Joseph Mallord William Turner

Two Sketches of Calais, France, from the Harbour; Also Studies of Figures and Horses

1820

View this artwork by appointment, at Tate Britain's Prints and Drawings Rooms

Artist
Joseph Mallord William Turner 1775–1851
Medium
Dimensions
Support: 115 x 94 mm
Collection
Tate
Acquisition
Accepted by the nation as part of the Turner Bequest 1856
Reference
D16884
Turner Bequest CXCIII 103

Catalogue entry

The two pen and ink sketches on this page depict variant views of the harbour at Calais. It was from here that Turner caught the boat back to Dover at the end of his six month tour of Italy, arriving back in London on 1 February 1820. The uppermost study looks southward from the port to the town, with ships docked beside the quayside and the Tour de Guet and tower of the Hôtel de Ville (Town Hall) visible in the left-hand background. The lower vista meanwhile appears to include a lighthouse on the far right-hand side. These views represent the most detailed drawings within the Remarks (Italy) sketchbook, and are of particular interest because it was not the first time that the artist had seen and drawn Calais.
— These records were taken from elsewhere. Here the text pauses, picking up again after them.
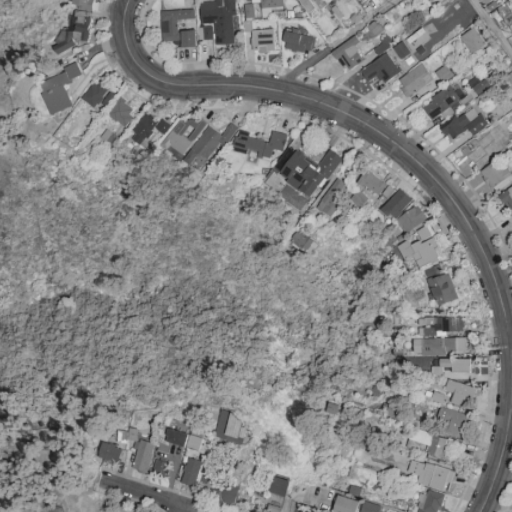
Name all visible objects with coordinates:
building: (320, 3)
building: (269, 7)
building: (219, 19)
building: (176, 27)
road: (492, 28)
building: (76, 29)
building: (207, 32)
building: (263, 40)
building: (472, 40)
building: (297, 41)
road: (334, 44)
building: (401, 49)
building: (348, 54)
building: (381, 69)
building: (443, 73)
building: (414, 79)
road: (168, 84)
building: (58, 89)
building: (97, 95)
building: (441, 102)
building: (505, 104)
building: (121, 111)
building: (465, 122)
building: (149, 129)
building: (183, 135)
building: (208, 144)
building: (258, 145)
building: (476, 148)
building: (305, 170)
building: (492, 175)
building: (371, 182)
building: (332, 196)
building: (507, 197)
building: (396, 204)
building: (411, 219)
building: (425, 233)
road: (482, 249)
building: (421, 251)
building: (440, 285)
building: (441, 325)
road: (511, 337)
building: (441, 345)
building: (455, 363)
building: (460, 392)
building: (451, 419)
building: (230, 426)
building: (128, 434)
building: (176, 436)
building: (193, 441)
building: (432, 442)
building: (109, 452)
building: (143, 455)
building: (161, 466)
building: (190, 471)
building: (436, 476)
building: (278, 485)
building: (226, 493)
building: (394, 494)
road: (146, 496)
building: (428, 501)
building: (344, 504)
road: (121, 505)
building: (369, 507)
road: (287, 511)
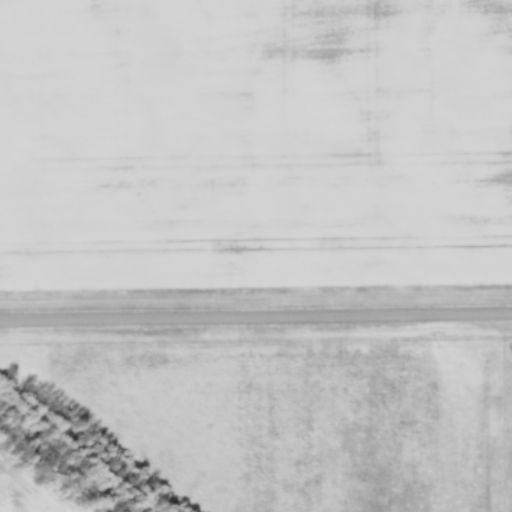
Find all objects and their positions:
road: (256, 316)
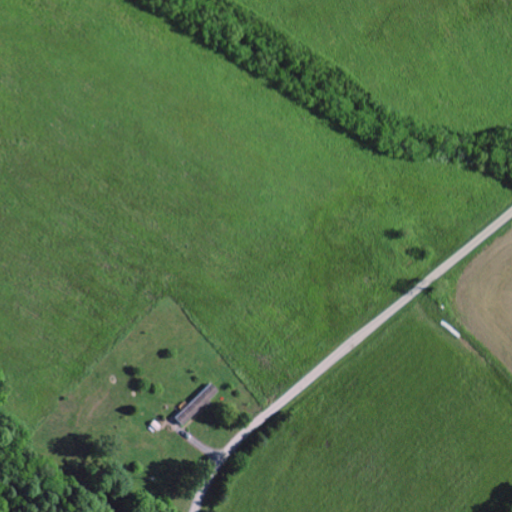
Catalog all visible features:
road: (342, 352)
building: (197, 405)
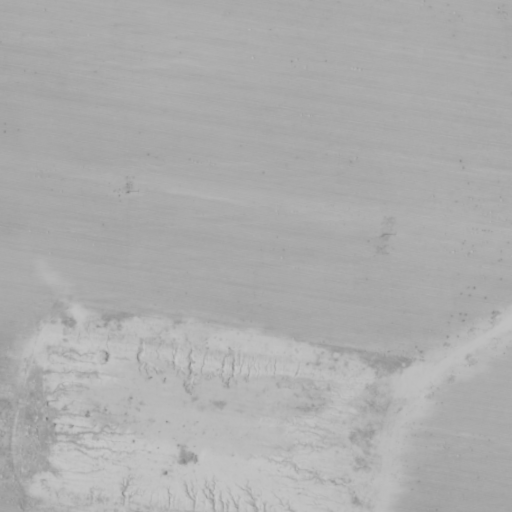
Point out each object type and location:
landfill: (290, 50)
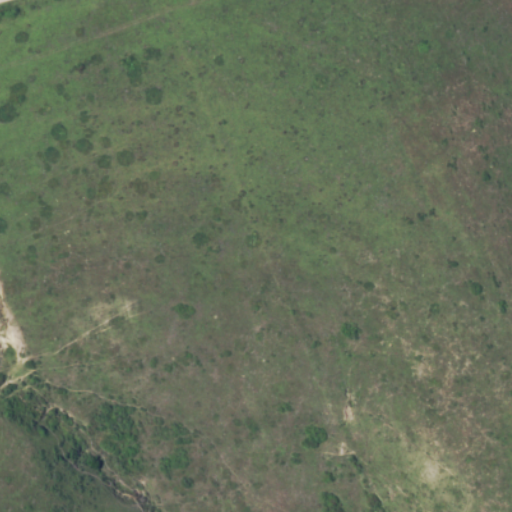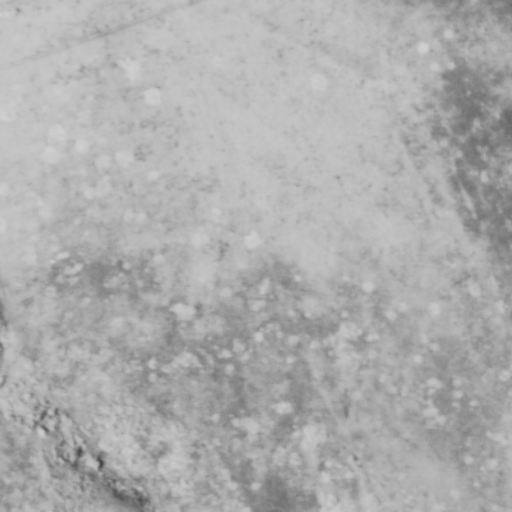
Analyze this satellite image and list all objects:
road: (3, 1)
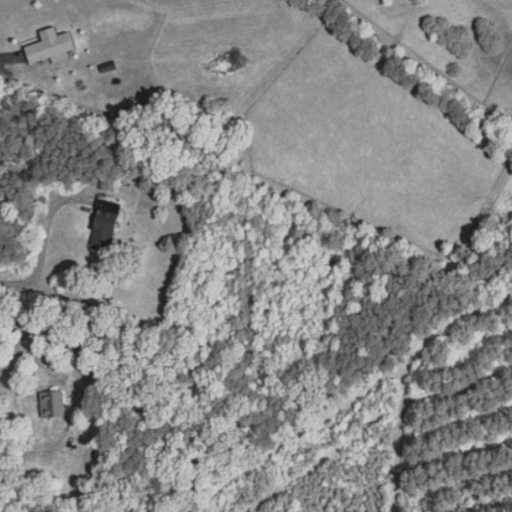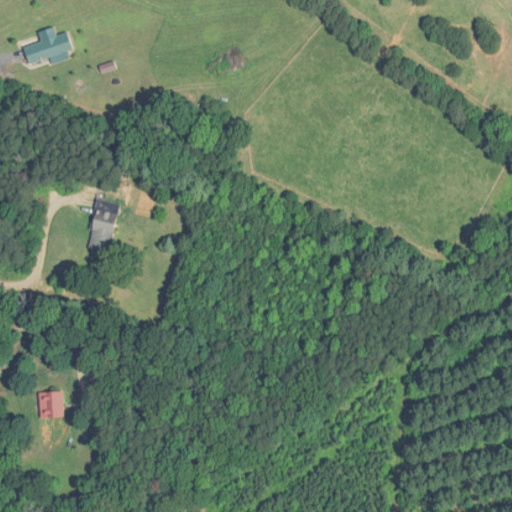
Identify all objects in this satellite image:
building: (46, 48)
building: (99, 228)
road: (42, 247)
road: (40, 328)
building: (50, 405)
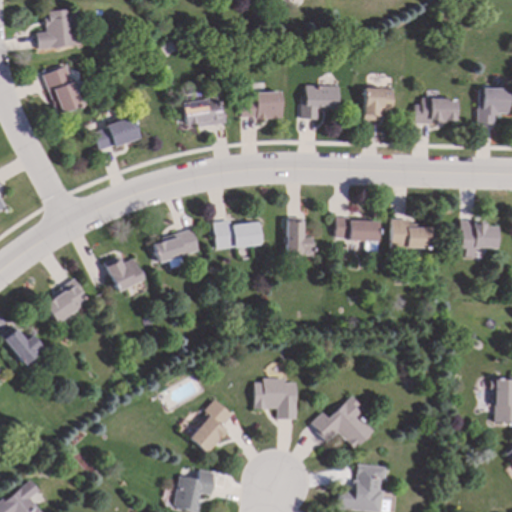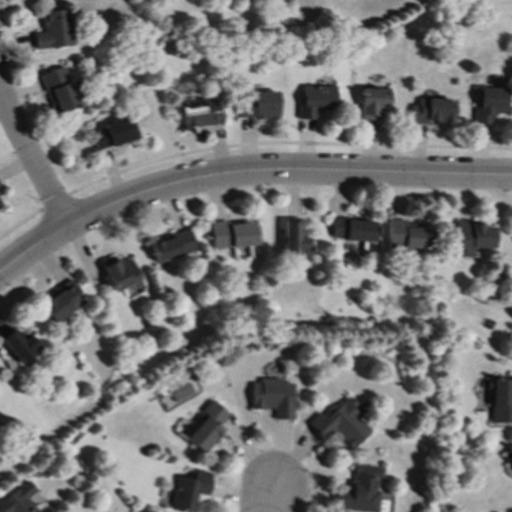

He had first passed through in 1802 and a number of sketches can be found in the Calais Pier sketchbook (Tate; Turner Bequest LXXXI), and particularly the Small Calais Pier sketchbook (Tate; Turner Bequest LXXI). Later, during the 1820s, Turner planned an unrealised project to depict the principal Channel ports, and also made a sequence of studies in pen and ink on blue paper (see for example Tate D24949; Turner Bequest CCLX 113).1 Further sketches dating from 1820 can be found on folios 104 verso and 105 (D16885–D16886; Turner Bequest CXCIII 103a–104).
Also on this page are some pencil studies of horses in harness, as well as men and women in contemporary French costume. As was his custom, Turner has annotated the sketches with notes concerning colour.

Nicola Moorby
March 2011

1
See Ian Warrell, ‘Calais’, in Evelyn Joll, Martin Butlin and Luke Herrmann (eds.), The Oxford Companion to J.M.W. Turner, Oxford 2001, pp.37–8.